“10 de fevereiro de 1995
Jaime,
Sou uma pessoa solitária. Mesmo acompanhada, sinto-me só. É minha natureza, não sei que espírito ruim me possui, ou quais os males que estou pagando, só sei que não consigo viver feliz. E nem mais quero, pois sinto-me totalmente despreparada e sem talento para a paz. O que tenho é tédio, tédio de tudo e tudo mais. Quero dormir, mas não consigo. Quero levantar-me e andar léguas, mas um sono incontrolável se apodera de mim. Sou assim. Uma pessoa que, por algum motivo misterioso, aprendeu a sofrer e, gostando ou não, viverá sempre assim: sofrendo. Nenhum motivo mais será necessário, nenhuma dor, nenhuma perda. Apenas o dormir ou não dormir, o acordar e o nada a fazer, além de ficar na cama pensando sobre os meus pés e os pés de toda a humanidade. Eu, que nenhum talento possuo, que passarei pela vida sem ter cometido uma grande obra. Sem ser herói ou assassino. Passarei pelo mundo como os milhões que já passaram, os bilhões, trilhões de desconhecidos que não tiveram nada para deixar pro futuro. Milhares de rostos na sombra, no limbo. Cada qual dependendo de filhos, netos, bisnetos e tudo o mais, para serem relembrados. Porém a memória da vida de um homem médio não dura mais que três ou quatro gerações. Algumas pessoas são imediatamente esquecidas quando partem.

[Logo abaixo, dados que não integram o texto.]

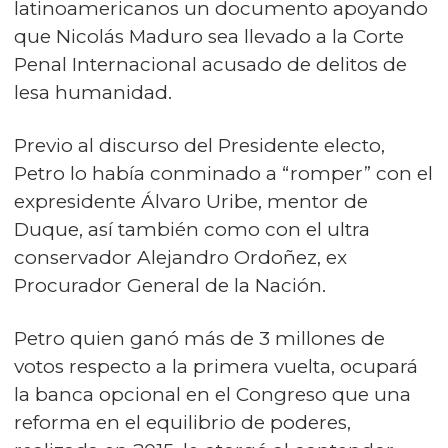
latinoamericanos un documento apoyando
que Nicolás Maduro sea llevado a la Corte
Penal Internacional acusado de delitos de
lesa humanidad.
Previo al discurso del Presidente electo,
Petro lo había conminado a “romper” con el
expresidente Álvaro Uribe, mentor de
Duque, así también como con el ultra
conservador Alejandro Ordoñez, ex
Procurador General de la Nación.
Petro quien ganó más de 3 millones de
votos respecto a la primera vuelta, ocupará
la banca opcional en el Congreso que una
reforma en el equilibrio de poderes,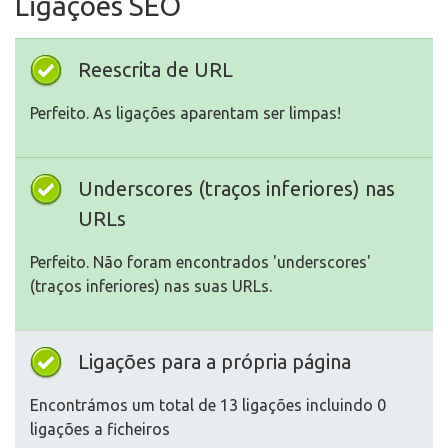
Ligações SEO
Reescrita de URL
Perfeito. As ligações aparentam ser limpas!
Underscores (traços inferiores) nas
URLs
Perfeito. Não foram encontrados 'underscores'
(traços inferiores) nas suas URLs.
Ligações para a própria página
Encontrámos um total de 13 ligações incluindo 0
ligações a ficheiros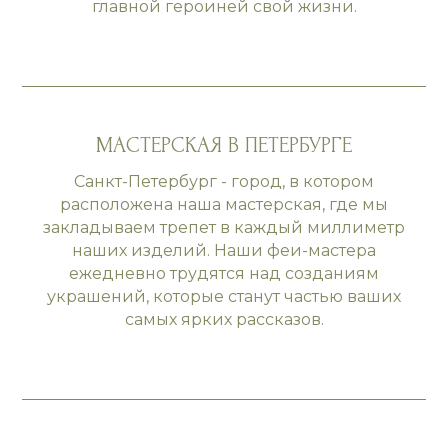
главной героиней свой жизни.
МАСТЕРСКАЯ В ПЕТЕРБУРГЕ
Санкт-Петербург - город, в котором
расположена наша мастерская, где мы
закладываем трепет в каждый миллиметр
наших изделий. Наши феи-мастера
ежедневно трудятся над созданиям
украшений, которые станут частью ваших
самых ярких рассказов.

Partem para onde? Para onde eu irei quando morrer? Os que têm filhos vão para os porta-retratos. Viram mártires, porque os mortos são santos. Os mortos que têm família tornam-se flores num jarro. Retratos pintados à mão. Tornam-se algumas histórias engraçadas ou comoventes. Os mortos são dia de finados, dia de aniversário, Natal e nada mais. Mas já é alguma coisa. Mesmo que isso seja tudo o que uma pessoa ganha por ter vivido setenta anos ou mais, é alguma coisa. E para mim, o que sobrará de minha existência quando ela não mais existir? Isso! Não mais existirá. Nada. Nenhum filho ingrato a curar suas culpas, indo colocar flores no jarro sobre a minha lápide. Nenhum amor sofrendo; pela lembrança de minha juventude. Nem amigos contando histórias sobre porres inesquecíveis. Nada. Um dia encontrarão algumas fotos e cartões-postais numa caixa de madeira velha. Encontrarão restos de mim, em papel e anotações. Talvez um corretor imobiliário encontre minhas lembranças todas dentro de uma caixa velha de papelão. Um dia, talvez uma jovem curiosa, mexendo em papéis velhos numa feira de antiguidades, encontre fotos minhas. Eu, com minha prepotência e alma de escritor. Que nunca escrevi uma só linha que prestasse. Ali, na caixa de madeira ou papelão. Fotos de uma mulher que nunca quis ter filhos e não os teve. Fotos de uma mulher que não cultivou amigos, nem amantes eternos.
Rasgarei todas as minhas fotos quando sentir a morte chegar. Peço a algum Deus, caso exista e esteja me escutando: avise-me quando a morte estiver em meu encalço! Não serei eterna como aqueles que fizeram algo estrondoso. Não sou Proust, não sou Hitler, não sou nem mesmo o papagaio do Pirata da Perna de Pau. Sou Ana Delfina Amaral. Uma mulher que tem o nome nobre e talvez a alma também. Não tive pai para amar, tive mãe para odiar e algumas paixões. Sou Ana e pretendo rasgar as minhas fotos antes de morrer.
Desculpa,
Ana.”
YOUNG, Fernanda. Vergonha dos Pés. 1996. Página 263/265.
me apaixonei por essa peça, e por esse trecho do texto. recomendo a peça, q esta em cartaz no Rio.